Start of Block

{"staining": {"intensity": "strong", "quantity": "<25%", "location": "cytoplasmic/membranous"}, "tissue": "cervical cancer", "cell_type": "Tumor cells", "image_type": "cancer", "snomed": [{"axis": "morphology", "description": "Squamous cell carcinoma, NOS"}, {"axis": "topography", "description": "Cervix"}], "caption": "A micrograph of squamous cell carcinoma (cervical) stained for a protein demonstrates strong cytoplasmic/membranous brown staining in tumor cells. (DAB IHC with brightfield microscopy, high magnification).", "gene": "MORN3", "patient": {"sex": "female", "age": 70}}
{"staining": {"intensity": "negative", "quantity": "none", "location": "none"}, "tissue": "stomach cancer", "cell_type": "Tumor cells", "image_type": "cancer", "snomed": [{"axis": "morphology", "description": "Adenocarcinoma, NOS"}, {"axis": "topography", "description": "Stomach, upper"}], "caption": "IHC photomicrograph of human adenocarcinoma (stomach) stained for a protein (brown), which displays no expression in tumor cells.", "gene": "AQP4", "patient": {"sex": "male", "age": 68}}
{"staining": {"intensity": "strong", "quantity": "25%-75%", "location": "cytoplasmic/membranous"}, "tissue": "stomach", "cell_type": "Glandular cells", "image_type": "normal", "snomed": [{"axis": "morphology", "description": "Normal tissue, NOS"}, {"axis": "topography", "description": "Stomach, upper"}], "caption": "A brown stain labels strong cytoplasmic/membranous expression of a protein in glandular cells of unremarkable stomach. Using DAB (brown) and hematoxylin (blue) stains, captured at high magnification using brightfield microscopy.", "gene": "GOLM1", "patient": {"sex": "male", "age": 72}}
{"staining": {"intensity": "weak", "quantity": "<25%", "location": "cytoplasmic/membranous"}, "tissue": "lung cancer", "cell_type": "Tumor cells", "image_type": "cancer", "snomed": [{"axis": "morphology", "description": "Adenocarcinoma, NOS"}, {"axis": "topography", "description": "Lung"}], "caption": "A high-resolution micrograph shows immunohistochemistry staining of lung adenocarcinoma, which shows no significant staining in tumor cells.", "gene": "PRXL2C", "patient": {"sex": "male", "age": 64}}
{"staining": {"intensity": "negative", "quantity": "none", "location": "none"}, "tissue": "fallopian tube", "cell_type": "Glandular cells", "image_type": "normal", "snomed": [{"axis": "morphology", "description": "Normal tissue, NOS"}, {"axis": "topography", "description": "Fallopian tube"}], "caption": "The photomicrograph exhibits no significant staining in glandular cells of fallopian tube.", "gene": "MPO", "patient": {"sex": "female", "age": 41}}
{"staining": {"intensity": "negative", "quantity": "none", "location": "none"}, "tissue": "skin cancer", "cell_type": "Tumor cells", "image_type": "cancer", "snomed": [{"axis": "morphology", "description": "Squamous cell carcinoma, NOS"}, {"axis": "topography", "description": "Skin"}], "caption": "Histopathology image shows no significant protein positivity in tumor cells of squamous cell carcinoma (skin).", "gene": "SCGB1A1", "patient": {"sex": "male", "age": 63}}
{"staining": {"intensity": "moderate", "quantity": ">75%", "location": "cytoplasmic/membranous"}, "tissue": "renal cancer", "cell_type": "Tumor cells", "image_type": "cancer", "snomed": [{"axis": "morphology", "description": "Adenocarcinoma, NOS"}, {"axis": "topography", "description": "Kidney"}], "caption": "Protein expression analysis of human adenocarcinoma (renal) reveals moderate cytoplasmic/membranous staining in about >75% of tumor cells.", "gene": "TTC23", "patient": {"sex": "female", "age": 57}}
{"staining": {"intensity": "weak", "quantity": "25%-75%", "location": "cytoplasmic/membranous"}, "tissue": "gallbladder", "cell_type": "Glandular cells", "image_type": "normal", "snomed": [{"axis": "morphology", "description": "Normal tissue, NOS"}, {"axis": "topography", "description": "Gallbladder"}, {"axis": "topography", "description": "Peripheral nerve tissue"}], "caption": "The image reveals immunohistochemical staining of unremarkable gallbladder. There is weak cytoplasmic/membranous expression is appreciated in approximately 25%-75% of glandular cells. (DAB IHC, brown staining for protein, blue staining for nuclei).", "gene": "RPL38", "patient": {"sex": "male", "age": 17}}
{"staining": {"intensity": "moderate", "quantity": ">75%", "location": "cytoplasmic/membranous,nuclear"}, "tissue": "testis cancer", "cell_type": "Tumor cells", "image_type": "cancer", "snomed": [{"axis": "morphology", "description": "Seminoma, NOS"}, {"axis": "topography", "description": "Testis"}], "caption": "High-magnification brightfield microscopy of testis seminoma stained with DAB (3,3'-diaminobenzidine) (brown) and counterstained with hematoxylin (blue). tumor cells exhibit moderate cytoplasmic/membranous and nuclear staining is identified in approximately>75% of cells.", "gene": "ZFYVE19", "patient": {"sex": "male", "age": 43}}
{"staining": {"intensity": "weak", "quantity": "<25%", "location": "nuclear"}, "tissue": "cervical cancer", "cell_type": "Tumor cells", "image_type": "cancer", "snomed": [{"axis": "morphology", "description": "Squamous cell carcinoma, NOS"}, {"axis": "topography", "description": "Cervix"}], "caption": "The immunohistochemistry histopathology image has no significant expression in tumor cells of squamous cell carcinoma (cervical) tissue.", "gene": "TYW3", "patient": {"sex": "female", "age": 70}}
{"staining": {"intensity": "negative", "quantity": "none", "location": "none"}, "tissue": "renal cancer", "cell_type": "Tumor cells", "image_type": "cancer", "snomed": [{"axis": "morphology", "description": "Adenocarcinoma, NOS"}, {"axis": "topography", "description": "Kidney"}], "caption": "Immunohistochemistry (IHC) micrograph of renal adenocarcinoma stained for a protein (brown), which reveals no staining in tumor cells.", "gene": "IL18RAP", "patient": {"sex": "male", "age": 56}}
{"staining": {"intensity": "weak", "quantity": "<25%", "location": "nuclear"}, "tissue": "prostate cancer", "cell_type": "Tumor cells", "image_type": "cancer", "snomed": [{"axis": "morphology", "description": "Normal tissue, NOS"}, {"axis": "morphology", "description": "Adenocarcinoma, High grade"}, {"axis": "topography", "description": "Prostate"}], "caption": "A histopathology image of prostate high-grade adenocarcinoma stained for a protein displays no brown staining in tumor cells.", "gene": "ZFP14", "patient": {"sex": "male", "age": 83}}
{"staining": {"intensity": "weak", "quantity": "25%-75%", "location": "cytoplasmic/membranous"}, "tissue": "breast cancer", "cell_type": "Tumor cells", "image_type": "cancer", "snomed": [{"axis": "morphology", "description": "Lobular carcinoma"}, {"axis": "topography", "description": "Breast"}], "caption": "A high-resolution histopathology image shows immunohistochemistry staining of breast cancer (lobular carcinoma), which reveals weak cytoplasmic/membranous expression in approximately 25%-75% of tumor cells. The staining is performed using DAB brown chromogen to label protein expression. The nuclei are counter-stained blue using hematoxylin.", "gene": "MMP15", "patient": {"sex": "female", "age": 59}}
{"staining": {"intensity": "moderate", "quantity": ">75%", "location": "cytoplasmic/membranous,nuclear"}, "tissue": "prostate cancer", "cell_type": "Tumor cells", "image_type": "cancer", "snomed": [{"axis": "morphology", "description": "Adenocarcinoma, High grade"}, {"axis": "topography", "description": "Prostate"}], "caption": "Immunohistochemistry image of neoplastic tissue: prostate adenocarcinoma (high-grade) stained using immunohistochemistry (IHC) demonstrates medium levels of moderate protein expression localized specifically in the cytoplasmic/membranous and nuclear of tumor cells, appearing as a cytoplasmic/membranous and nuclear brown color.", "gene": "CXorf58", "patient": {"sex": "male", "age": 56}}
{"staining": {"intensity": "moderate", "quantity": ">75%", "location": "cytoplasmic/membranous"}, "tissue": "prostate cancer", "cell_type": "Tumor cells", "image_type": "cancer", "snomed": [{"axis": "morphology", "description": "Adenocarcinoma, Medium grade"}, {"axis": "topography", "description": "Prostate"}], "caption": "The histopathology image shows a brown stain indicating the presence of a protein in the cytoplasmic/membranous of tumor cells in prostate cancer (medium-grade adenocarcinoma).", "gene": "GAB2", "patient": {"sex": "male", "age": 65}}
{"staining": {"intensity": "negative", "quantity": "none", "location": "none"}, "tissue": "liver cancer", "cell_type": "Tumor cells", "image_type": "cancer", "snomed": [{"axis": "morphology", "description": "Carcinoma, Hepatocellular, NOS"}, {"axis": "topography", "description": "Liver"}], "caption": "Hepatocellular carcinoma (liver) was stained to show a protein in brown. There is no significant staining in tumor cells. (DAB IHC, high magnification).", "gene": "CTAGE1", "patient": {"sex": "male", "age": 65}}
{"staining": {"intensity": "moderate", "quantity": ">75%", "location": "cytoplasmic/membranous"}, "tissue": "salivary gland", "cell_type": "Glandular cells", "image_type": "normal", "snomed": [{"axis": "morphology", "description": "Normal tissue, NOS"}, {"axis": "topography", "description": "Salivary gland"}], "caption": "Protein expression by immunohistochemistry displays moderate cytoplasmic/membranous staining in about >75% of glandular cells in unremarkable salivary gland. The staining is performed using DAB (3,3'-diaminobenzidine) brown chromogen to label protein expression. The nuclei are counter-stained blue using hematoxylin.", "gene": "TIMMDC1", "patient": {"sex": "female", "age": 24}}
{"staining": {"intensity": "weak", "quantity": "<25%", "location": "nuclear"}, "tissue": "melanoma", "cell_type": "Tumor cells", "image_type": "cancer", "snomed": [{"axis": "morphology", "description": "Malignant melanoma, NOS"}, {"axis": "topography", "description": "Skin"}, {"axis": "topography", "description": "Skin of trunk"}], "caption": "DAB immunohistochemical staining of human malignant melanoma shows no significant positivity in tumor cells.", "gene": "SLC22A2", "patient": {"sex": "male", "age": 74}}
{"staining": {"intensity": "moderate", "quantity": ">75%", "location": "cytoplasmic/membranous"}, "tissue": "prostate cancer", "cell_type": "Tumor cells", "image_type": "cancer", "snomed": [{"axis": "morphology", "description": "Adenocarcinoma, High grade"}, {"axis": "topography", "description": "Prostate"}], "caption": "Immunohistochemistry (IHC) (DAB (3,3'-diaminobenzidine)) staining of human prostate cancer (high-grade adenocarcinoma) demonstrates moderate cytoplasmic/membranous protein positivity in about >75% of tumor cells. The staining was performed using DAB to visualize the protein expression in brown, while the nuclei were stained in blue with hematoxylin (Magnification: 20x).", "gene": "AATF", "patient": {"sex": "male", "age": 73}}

End of Block

(EXERCISE OBJECTIVE) This exercise needs every line of the listing that contains the word "about".

(RESPONSE AREA)
{"staining": {"intensity": "moderate", "quantity": ">75%", "location": "cytoplasmic/membranous"}, "tissue": "renal cancer", "cell_type": "Tumor cells", "image_type": "cancer", "snomed": [{"axis": "morphology", "description": "Adenocarcinoma, NOS"}, {"axis": "topography", "description": "Kidney"}], "caption": "Protein expression analysis of human adenocarcinoma (renal) reveals moderate cytoplasmic/membranous staining in about >75% of tumor cells.", "gene": "TTC23", "patient": {"sex": "female", "age": 57}}
{"staining": {"intensity": "moderate", "quantity": ">75%", "location": "cytoplasmic/membranous"}, "tissue": "salivary gland", "cell_type": "Glandular cells", "image_type": "normal", "snomed": [{"axis": "morphology", "description": "Normal tissue, NOS"}, {"axis": "topography", "description": "Salivary gland"}], "caption": "Protein expression by immunohistochemistry displays moderate cytoplasmic/membranous staining in about >75% of glandular cells in unremarkable salivary gland. The staining is performed using DAB (3,3'-diaminobenzidine) brown chromogen to label protein expression. The nuclei are counter-stained blue using hematoxylin.", "gene": "TIMMDC1", "patient": {"sex": "female", "age": 24}}
{"staining": {"intensity": "moderate", "quantity": ">75%", "location": "cytoplasmic/membranous"}, "tissue": "prostate cancer", "cell_type": "Tumor cells", "image_type": "cancer", "snomed": [{"axis": "morphology", "description": "Adenocarcinoma, High grade"}, {"axis": "topography", "description": "Prostate"}], "caption": "Immunohistochemistry (IHC) (DAB (3,3'-diaminobenzidine)) staining of human prostate cancer (high-grade adenocarcinoma) demonstrates moderate cytoplasmic/membranous protein positivity in about >75% of tumor cells. The staining was performed using DAB to visualize the protein expression in brown, while the nuclei were stained in blue with hematoxylin (Magnification: 20x).", "gene": "AATF", "patient": {"sex": "male", "age": 73}}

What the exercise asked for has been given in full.